= What to work on =
Once you find the line with "knife block: present" in the entries below, return exactly every line from it through the line with "soap dispenser: present".

= Provided records =
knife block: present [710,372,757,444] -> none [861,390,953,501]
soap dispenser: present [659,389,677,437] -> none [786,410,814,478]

--

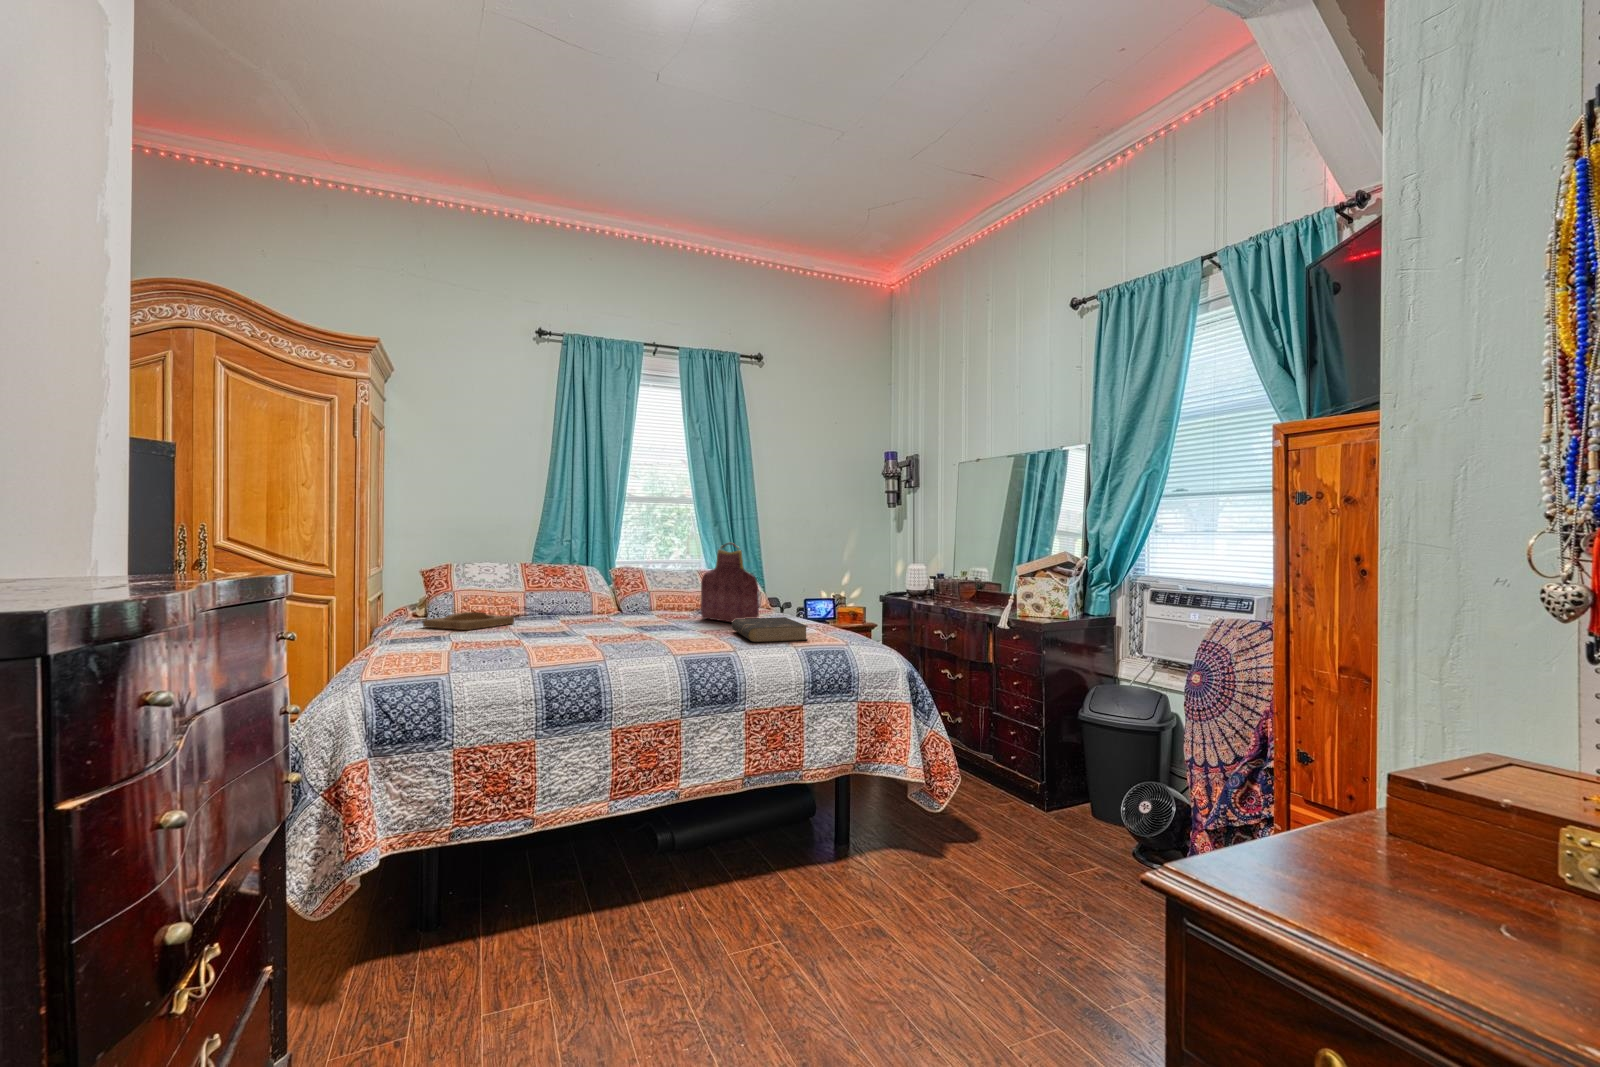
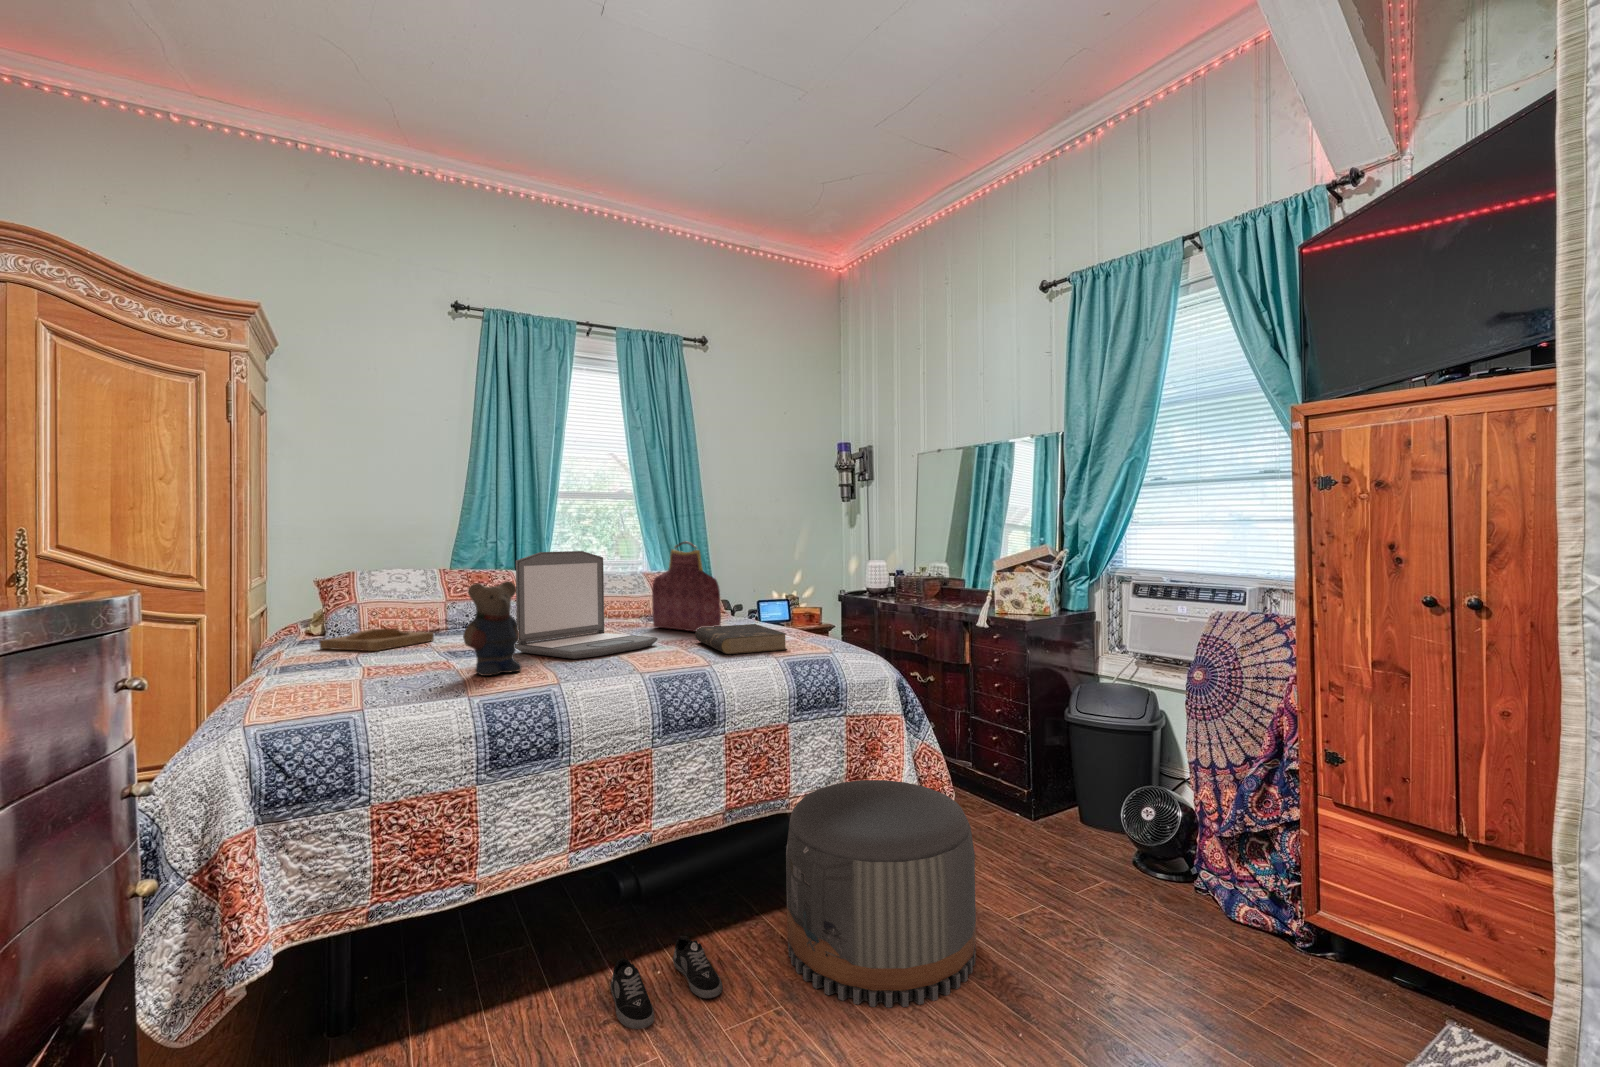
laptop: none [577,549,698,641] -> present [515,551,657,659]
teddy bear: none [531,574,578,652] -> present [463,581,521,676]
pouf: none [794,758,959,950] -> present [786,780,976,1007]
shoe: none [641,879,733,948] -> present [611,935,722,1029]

--

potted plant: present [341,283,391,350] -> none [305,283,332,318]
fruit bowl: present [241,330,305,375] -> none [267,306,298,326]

= Expected output =
knife block: present [710,372,757,444] -> none [861,390,953,501]
soap dispenser: present [659,389,677,437] -> none [786,410,814,478]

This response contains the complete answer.